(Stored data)
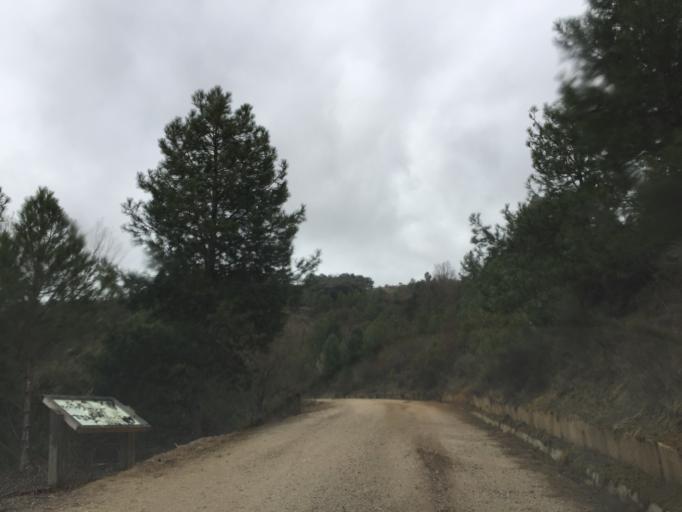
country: ES
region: Castille and Leon
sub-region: Provincia de Leon
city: Leon
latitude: 42.5978
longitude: -5.5398
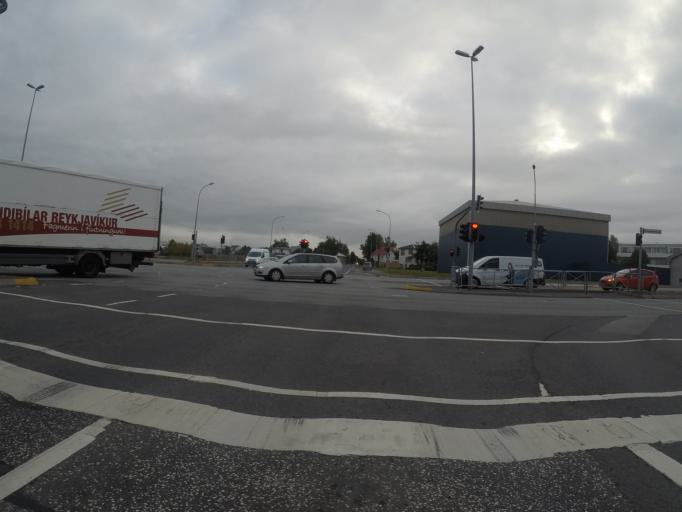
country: IS
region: Capital Region
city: Reykjavik
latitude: 64.1462
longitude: -21.8932
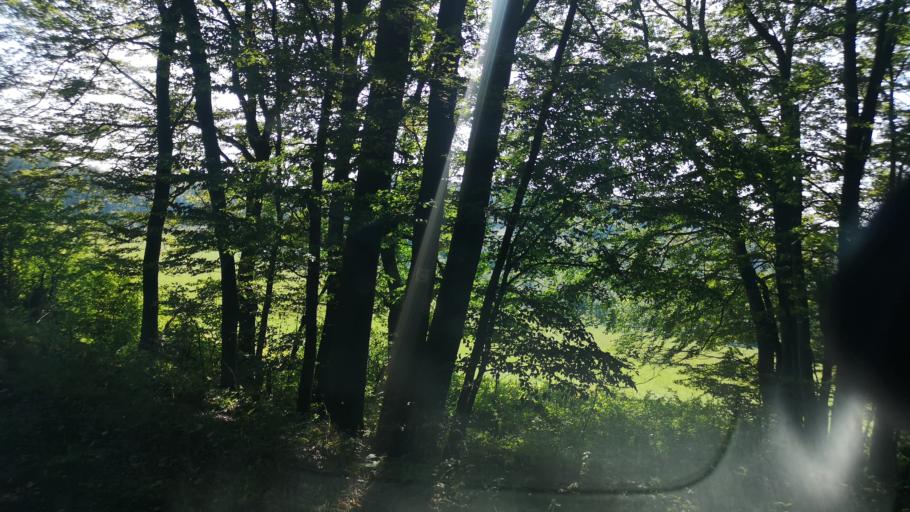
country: SK
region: Trnavsky
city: Smolenice
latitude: 48.5738
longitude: 17.4383
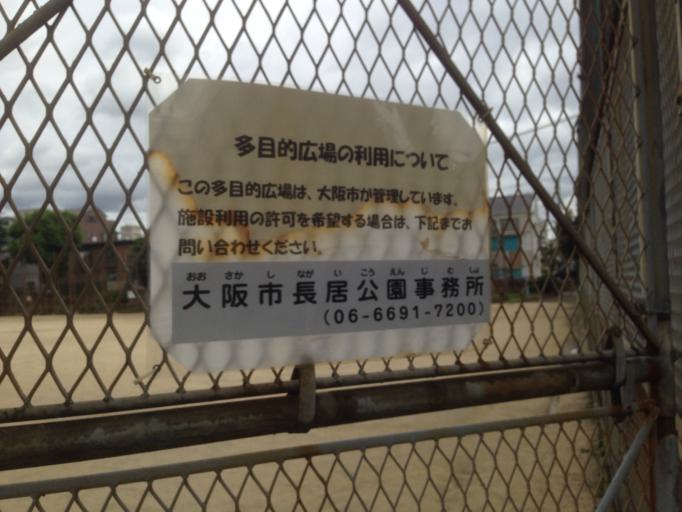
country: JP
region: Osaka
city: Sakai
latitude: 34.5989
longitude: 135.5071
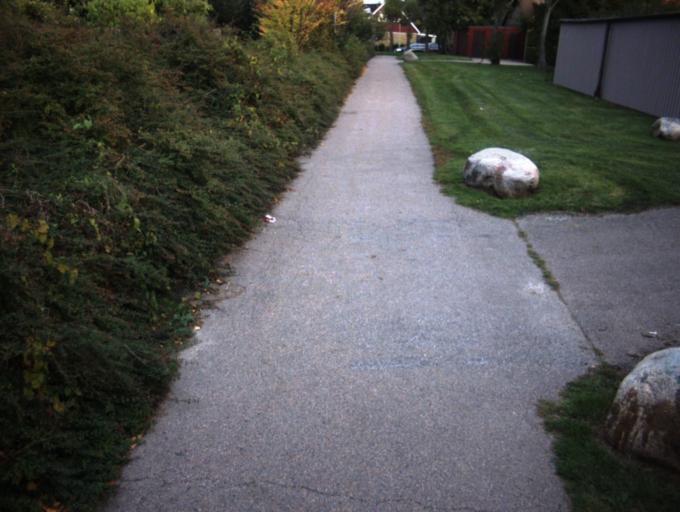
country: SE
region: Skane
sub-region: Helsingborg
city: Odakra
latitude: 56.1004
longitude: 12.7576
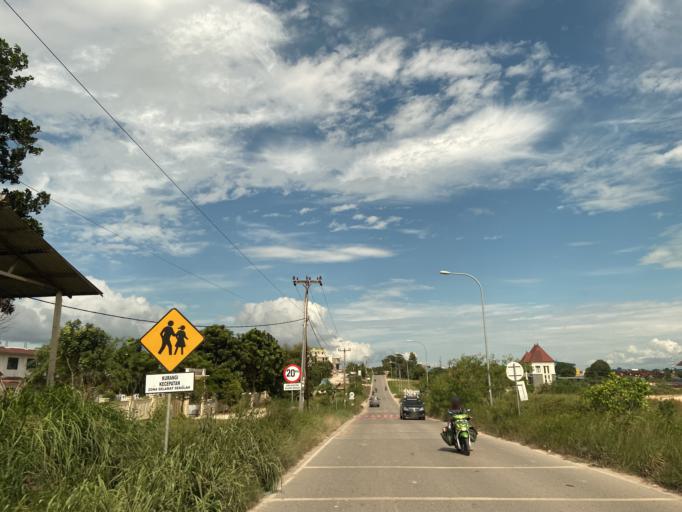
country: SG
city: Singapore
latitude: 1.0321
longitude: 103.9410
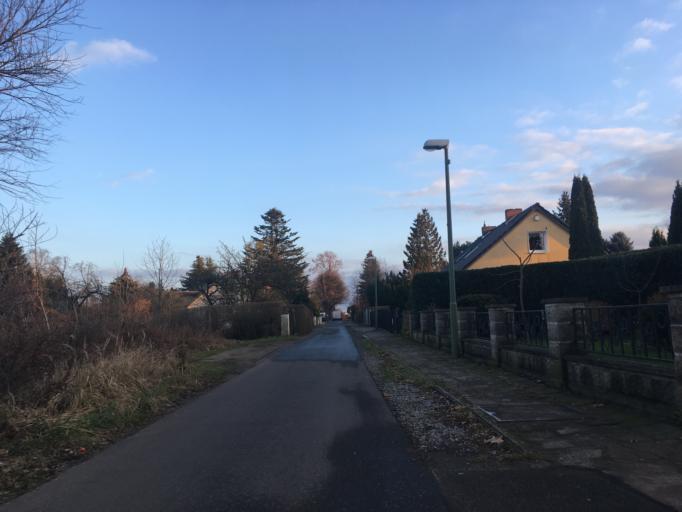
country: DE
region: Berlin
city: Buch
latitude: 52.6180
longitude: 13.4989
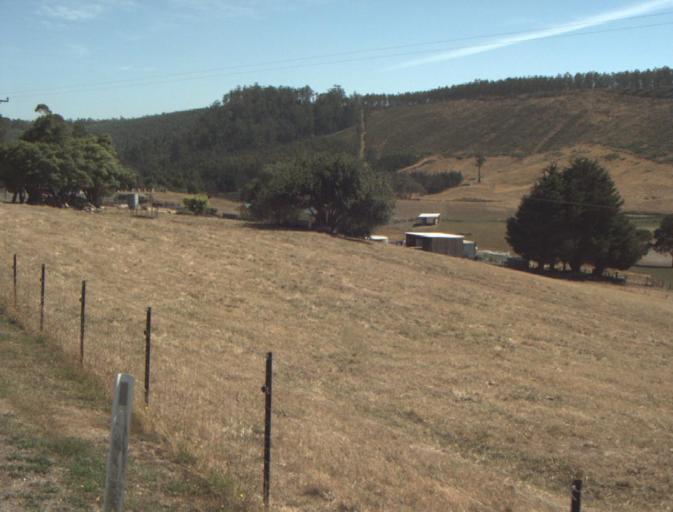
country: AU
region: Tasmania
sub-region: Launceston
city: Mayfield
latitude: -41.2359
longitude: 147.2564
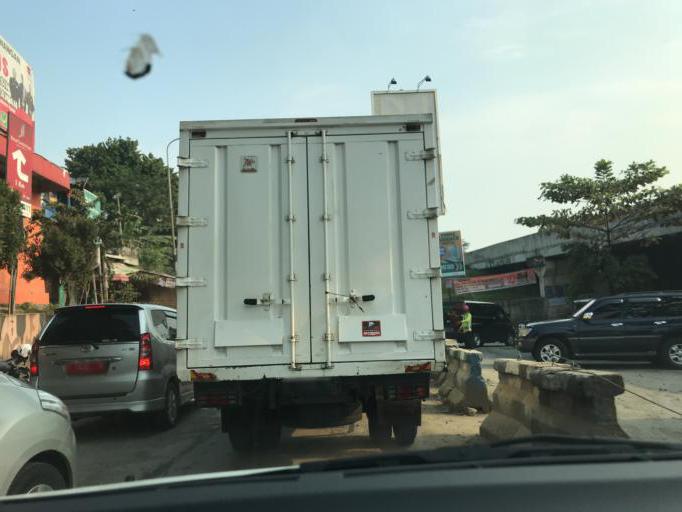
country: ID
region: West Java
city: Cibinong
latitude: -6.5325
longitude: 106.8530
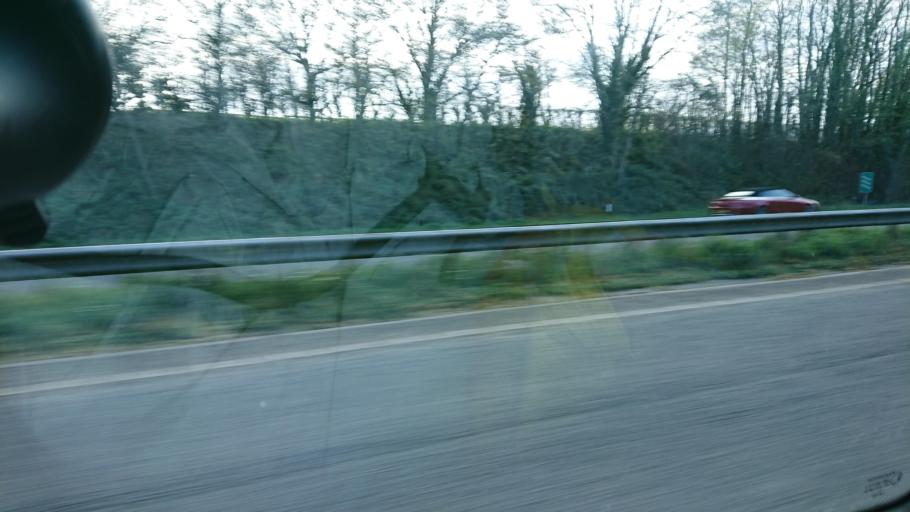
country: GB
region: England
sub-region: Devon
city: Yealmpton
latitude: 50.3798
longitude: -4.0132
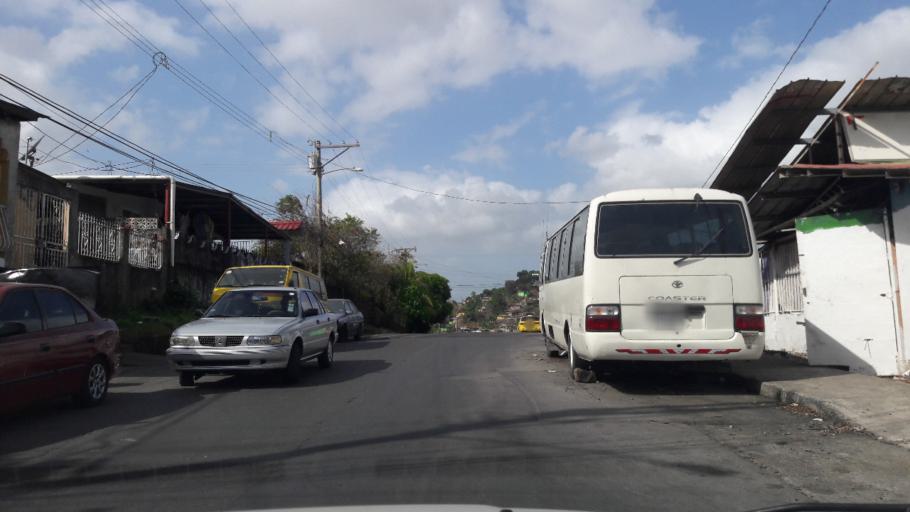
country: PA
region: Panama
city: San Miguelito
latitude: 9.0468
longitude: -79.5105
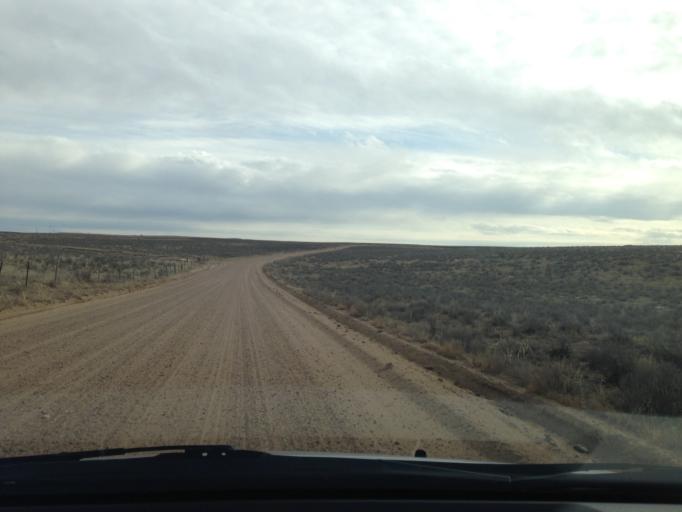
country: US
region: Colorado
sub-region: Weld County
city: Keenesburg
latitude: 40.2777
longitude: -104.2068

Task instructions: Copy out the data from the line containing "longitude: 17.4383" through the end of the data, leaving out the pictures.

Written answer:
longitude: 17.4383
country: JP
region: Osaka
city: Sakai
latitude: 34.5989
longitude: 135.5071
country: SE
region: Skane
sub-region: Helsingborg
city: Odakra
latitude: 56.1004
longitude: 12.7576
country: SG
city: Singapore
latitude: 1.0321
longitude: 103.9410
country: DE
region: Berlin
city: Buch
latitude: 52.6180
longitude: 13.4989
country: AU
region: Tasmania
sub-region: Launceston
city: Mayfield
latitude: -41.2359
longitude: 147.2564
country: ID
region: West Java
city: Cibinong
latitude: -6.5325
longitude: 106.8530
country: GB
region: England
sub-region: Devon
city: Yealmpton
latitude: 50.3798
longitude: -4.0132
country: PA
region: Panama
city: San Miguelito
latitude: 9.0468
longitude: -79.5105
country: US
region: Colorado
sub-region: Weld County
city: Keenesburg
latitude: 40.2777
longitude: -104.2068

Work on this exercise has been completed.